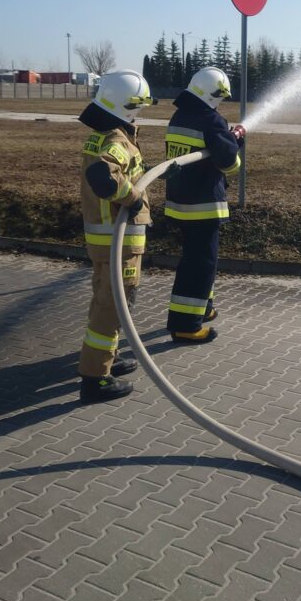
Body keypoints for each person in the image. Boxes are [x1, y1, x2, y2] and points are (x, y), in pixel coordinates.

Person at [77, 69, 155, 403]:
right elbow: (103, 176)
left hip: (105, 242)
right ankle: (95, 379)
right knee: (111, 310)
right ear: (127, 105)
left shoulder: (101, 135)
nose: (140, 113)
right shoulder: (117, 141)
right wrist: (133, 198)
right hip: (118, 244)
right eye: (138, 107)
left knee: (105, 303)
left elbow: (113, 170)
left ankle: (107, 359)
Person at [164, 66, 244, 342]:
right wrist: (236, 141)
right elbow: (229, 164)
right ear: (213, 95)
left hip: (180, 202)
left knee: (197, 259)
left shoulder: (179, 116)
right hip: (203, 206)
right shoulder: (211, 120)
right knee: (200, 265)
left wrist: (227, 139)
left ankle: (203, 308)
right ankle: (186, 324)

━━━

_WHAT THE EXERCISE ASKS_:
Copy out the range of lines above starting at the line with "left hip: (105, 242)" and ending at the line with "left ankle: (203, 308)", exactly and including both.

_ANSWER TO THIS TASK_:
left hip: (105, 242)
right ankle: (95, 379)
right knee: (111, 310)
right ear: (127, 105)
left shoulder: (101, 135)
nose: (140, 113)
right shoulder: (117, 141)
right wrist: (133, 198)
right hip: (118, 244)
right eye: (138, 107)
left knee: (105, 303)
left elbow: (113, 170)
left ankle: (107, 359)
Person at [164, 66, 244, 342]:
right wrist: (236, 141)
right elbow: (229, 164)
right ear: (213, 95)
left hip: (180, 202)
left knee: (197, 259)
left shoulder: (179, 116)
right hip: (203, 206)
right shoulder: (211, 120)
right knee: (200, 265)
left wrist: (227, 139)
left ankle: (203, 308)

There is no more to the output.